Ida Benfey Judd (c. 1858 – February 14, 1952) was an American educator, elocutionist, and monologist, billed as "The American Storyteller". She founded the Mark Twain Association, and was its first president.

==Early life==
Ida Benfey was born ca. 1858-59 in Detroit, Michigan, the daughter of Delia M. and Louis Benfey. She and her older sister Myra lost their mother when they were 11 and 13 years of age, respectively. She studied elocution at the Michigan State Normal School in Ypsilanti, Michigan, and graduated from the University of California in 1883. Her sister Myra married Waldo S. Waterman, son of California governor Robert W. Waterman, in 1887 and died of consumption later that year.

==Career==
Judd was a popular speaker at community events, schools, and in theaters, especially in New York City, where she was based, but also on national tours. Of her interpretation of The Book of Job, a signature piece in her wide repertoire, the Times noted that "Miss Benfey has taste, understanding, and uncommon powers of expression, and her new undertaking cannot fail to interest many persons." She was also known to read works by women writers; an 1896 recital included texts by Mary E. Wilkins Freeman and Ruth McEnery Stuart, with both authors in the audience. At the 1920 centennial commemoration of George Eliot held at a Columbia University, Judd performed scenes from The Mill on the Floss, accompanied by a trio of women musicians. Les Misérables and A Tale of Two Cities were other popular texts for Benfey's performances. She also told Chinese folk tales, recited Socrates, and read Mark Twain essays and stories.

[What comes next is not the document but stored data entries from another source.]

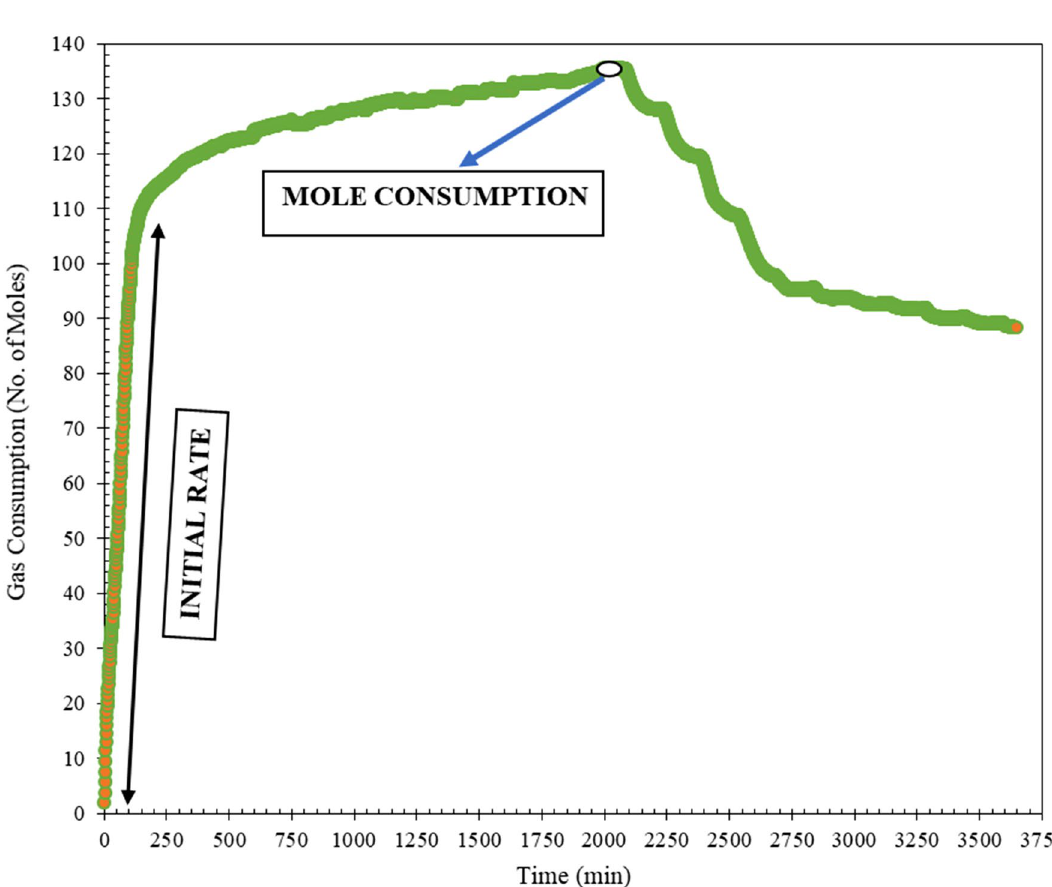
Figure 5. Gas consumption (CO 2 ) curve vs. time ( t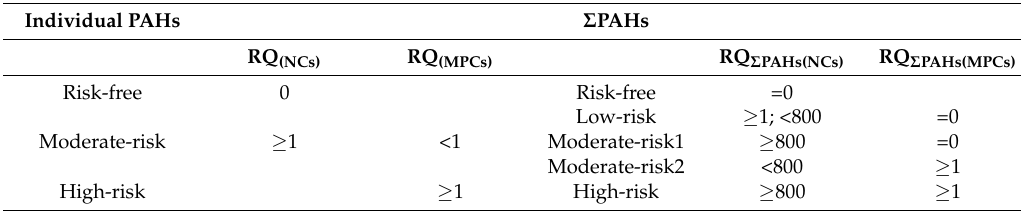
Table 1. Ecological risk classification of individual and total PAHs.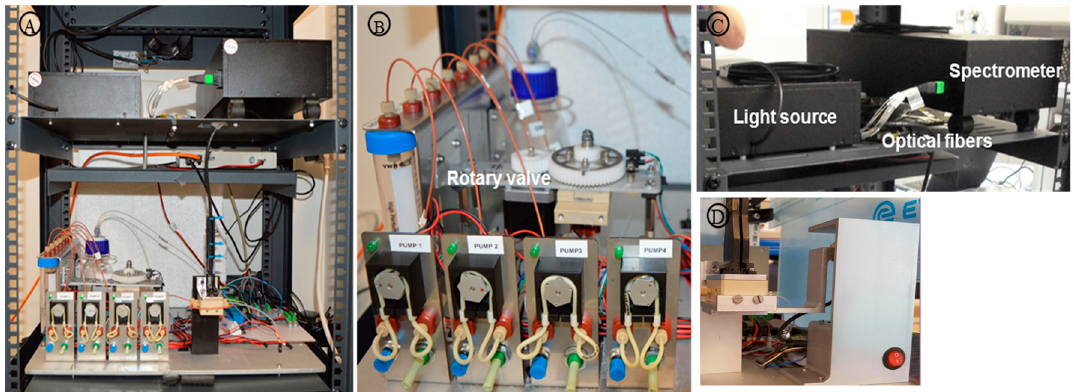
Figure 9. ( A ) Optofluidic sensing system integration. ( B ) Fluidic unit: rotary valve, peristaltic pumps and reservoirs. ( C ) Optical Integration Unit. ( D ) Chip and exchanging mechanism unit.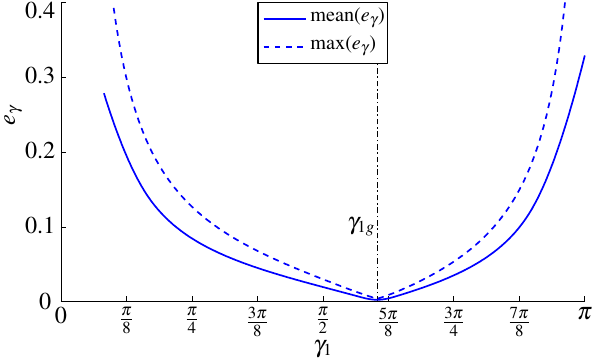
Figure 15. Mean and maximum error in the interval β 0 ≤ β ≤ β 2 as a function of γ 1 .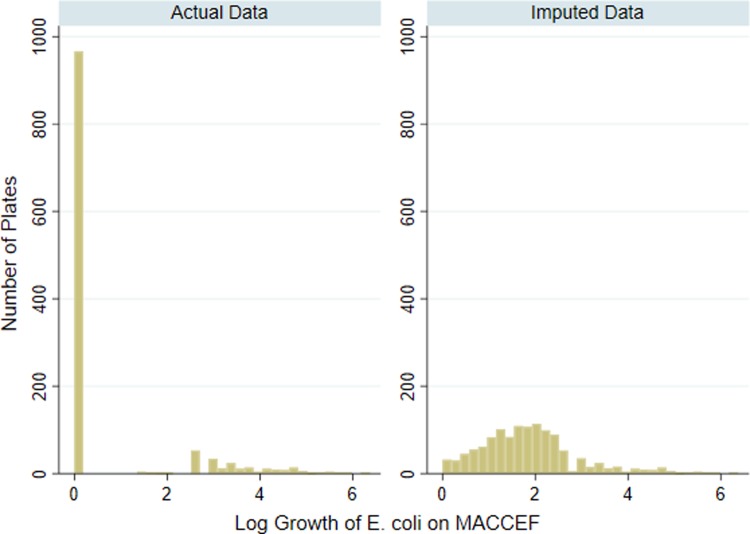
Visual representation of actual versus imputed third-generation cephalosporin resistant E. coli growth.a) Actual log10 CFU E. coli growth on MacConkey agar prepared with ceftriaxone (4μg/mL), b) Example of imputed log10 CFU E. coli growth on MacConkey agar prepared with ceftriaxone at 4μg/mL using multiple imputation procedures for values estimated below the limit of quantification.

Judd taught public speaking and elocution at Teachers College, Columbia University; among her students was political strategist Belle Moskowitz.

In 1926, Judd founded the Mark Twain Association, to promote the study and reading of Twain's work. She was the association's longtime president, organizing contests, raising funds, and corresponding with writers and publications. In the 1930s, she organized Great Literature Across the Footlights, to promote cultural literacy through dramatic presentation in prisons and reformatories and summer camps.

==Personal life and death==
Ida Benfey married George W. Judd, a lawyer. She died in Ossining, New York on February 14, 1952, at the age of 93. Her papers are archived at the New York Public Library. Her Mark Twain Association was still meeting annually in New York City in 1990.